■ **Exercise requirements**: Below are entries. Give back exactly the lines from the one containing "Frosty lilla transparent" through the one containing "Báo cáo phân tích", inclusive, without the pictures.

■ **Source material**:
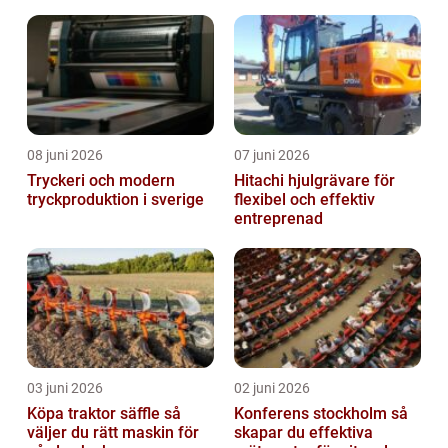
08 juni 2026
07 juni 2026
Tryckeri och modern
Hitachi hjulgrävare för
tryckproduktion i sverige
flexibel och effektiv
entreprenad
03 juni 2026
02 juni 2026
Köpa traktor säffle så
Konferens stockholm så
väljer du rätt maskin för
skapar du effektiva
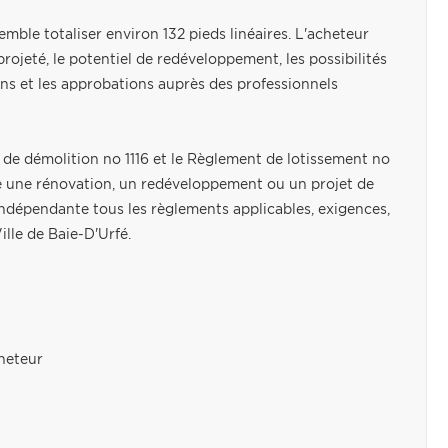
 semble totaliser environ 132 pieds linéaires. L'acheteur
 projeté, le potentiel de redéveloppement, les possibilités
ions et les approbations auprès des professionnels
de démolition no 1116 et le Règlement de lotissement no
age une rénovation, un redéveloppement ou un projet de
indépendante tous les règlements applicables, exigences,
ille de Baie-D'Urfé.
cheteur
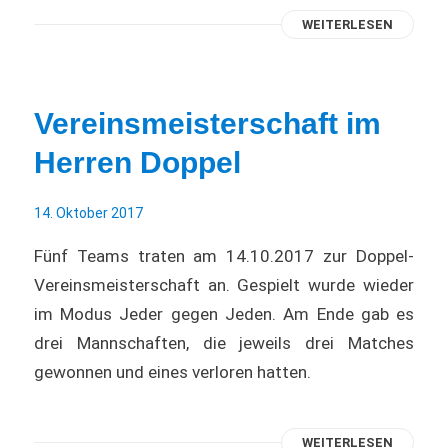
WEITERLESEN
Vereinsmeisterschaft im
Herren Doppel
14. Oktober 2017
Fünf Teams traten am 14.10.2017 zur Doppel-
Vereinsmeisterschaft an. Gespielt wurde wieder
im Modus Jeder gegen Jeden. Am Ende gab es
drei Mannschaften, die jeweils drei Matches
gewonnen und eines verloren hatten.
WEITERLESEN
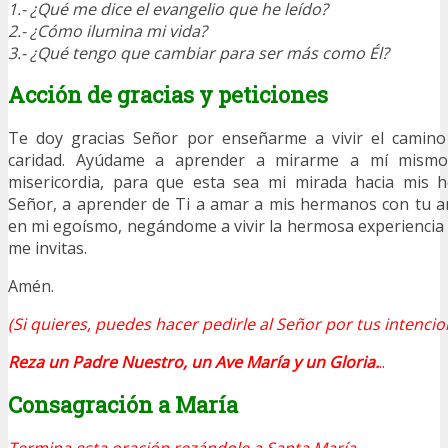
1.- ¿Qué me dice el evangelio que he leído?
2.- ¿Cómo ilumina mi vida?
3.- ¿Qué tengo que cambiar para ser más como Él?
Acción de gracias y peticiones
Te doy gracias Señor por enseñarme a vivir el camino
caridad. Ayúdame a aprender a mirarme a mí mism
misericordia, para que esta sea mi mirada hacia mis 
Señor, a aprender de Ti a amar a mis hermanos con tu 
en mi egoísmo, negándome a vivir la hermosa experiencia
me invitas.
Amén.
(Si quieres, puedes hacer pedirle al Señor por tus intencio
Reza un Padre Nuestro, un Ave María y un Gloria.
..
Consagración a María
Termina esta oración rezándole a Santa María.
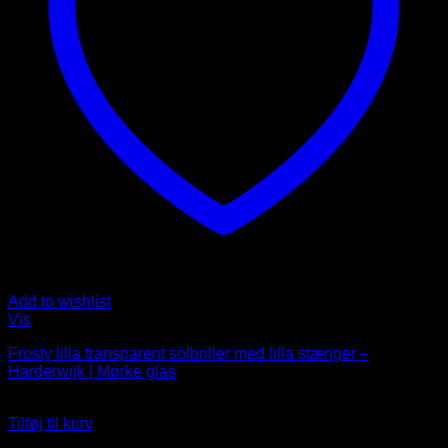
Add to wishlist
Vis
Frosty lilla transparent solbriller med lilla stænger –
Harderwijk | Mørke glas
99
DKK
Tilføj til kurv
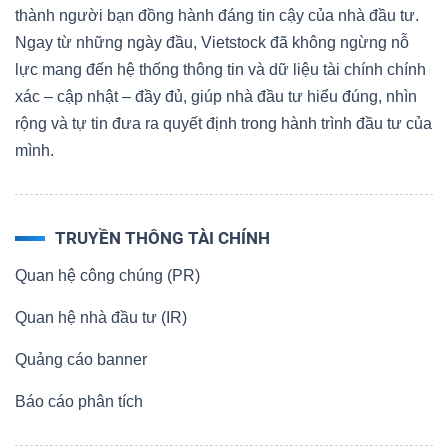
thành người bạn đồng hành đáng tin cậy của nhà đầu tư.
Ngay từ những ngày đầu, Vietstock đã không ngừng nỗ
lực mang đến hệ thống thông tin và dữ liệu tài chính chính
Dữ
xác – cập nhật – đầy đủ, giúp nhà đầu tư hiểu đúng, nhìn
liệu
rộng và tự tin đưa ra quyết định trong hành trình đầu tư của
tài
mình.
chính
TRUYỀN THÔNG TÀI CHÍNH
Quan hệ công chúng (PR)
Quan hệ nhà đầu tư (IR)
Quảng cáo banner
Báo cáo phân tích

...

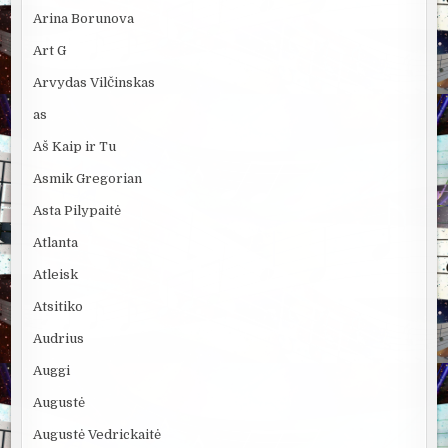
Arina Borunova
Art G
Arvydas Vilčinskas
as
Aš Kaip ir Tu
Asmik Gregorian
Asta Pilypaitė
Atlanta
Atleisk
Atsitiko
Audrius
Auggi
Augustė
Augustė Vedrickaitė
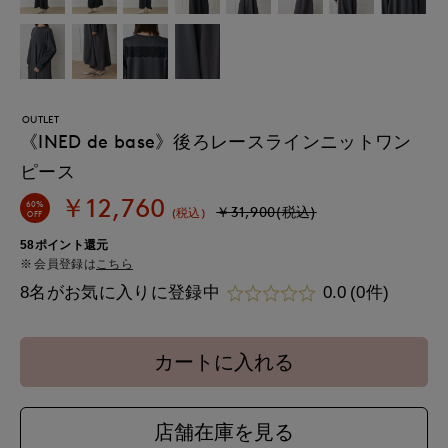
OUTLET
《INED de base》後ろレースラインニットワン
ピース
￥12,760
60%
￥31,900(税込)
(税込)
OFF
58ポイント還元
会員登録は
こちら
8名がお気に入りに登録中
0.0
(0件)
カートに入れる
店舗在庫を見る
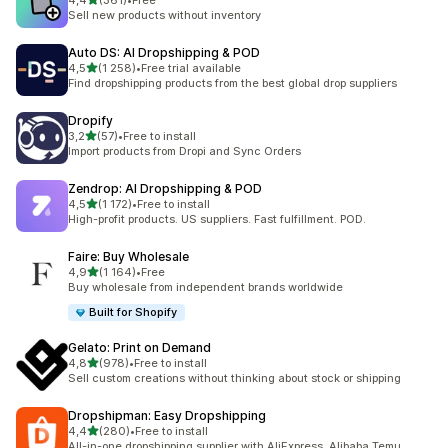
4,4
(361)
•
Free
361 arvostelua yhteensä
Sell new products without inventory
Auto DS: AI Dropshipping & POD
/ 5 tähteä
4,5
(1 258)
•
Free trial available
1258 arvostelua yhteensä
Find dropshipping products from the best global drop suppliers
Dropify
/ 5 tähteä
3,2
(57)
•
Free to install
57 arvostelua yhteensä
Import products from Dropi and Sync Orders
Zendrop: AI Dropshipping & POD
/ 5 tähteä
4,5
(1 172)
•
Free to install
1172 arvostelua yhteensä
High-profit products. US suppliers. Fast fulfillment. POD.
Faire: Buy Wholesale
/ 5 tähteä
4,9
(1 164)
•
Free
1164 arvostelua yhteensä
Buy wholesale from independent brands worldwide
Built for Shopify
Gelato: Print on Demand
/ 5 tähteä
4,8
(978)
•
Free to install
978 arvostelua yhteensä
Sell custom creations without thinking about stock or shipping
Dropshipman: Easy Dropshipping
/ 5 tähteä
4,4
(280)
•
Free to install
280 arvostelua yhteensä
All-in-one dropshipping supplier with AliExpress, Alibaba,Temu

---

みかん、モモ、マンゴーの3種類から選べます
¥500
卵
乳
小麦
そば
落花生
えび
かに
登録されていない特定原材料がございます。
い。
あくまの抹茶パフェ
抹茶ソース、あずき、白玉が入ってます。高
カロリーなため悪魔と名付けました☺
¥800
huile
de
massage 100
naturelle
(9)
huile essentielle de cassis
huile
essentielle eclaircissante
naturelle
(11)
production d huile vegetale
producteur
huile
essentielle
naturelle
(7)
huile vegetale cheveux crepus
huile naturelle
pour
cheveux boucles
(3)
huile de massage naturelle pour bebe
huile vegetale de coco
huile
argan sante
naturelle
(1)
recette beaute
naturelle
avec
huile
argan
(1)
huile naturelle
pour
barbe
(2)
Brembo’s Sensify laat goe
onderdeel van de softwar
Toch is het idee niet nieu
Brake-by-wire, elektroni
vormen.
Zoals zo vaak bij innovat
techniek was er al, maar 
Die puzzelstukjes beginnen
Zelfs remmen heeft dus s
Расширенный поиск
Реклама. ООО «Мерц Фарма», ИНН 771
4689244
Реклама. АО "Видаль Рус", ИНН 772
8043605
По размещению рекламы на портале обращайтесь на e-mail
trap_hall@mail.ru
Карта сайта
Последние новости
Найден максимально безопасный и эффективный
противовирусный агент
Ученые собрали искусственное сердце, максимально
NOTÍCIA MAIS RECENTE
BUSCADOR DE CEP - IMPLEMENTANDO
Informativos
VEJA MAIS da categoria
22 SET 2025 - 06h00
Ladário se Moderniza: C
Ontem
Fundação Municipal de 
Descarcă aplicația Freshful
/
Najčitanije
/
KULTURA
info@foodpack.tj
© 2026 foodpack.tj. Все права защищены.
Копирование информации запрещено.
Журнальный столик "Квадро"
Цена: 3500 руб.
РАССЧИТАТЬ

■ **Result of this exercise**:
Frosty lilla transparent solbriller med lilla stænger –
Harderwijk | Mørke glas
99
DKK
Tilføj til kurv
thành người bạn đồng hành đáng tin cậy của nhà đầu tư.
Ngay từ những ngày đầu, Vietstock đã không ngừng nỗ
lực mang đến hệ thống thông tin và dữ liệu tài chính chính
Dữ
xác – cập nhật – đầy đủ, giúp nhà đầu tư hiểu đúng, nhìn
liệu
rộng và tự tin đưa ra quyết định trong hành trình đầu tư của
tài
mình.
chính
TRUYỀN THÔNG TÀI CHÍNH
Quan hệ công chúng (PR)
Quan hệ nhà đầu tư (IR)
Quảng cáo banner
Báo cáo phân tích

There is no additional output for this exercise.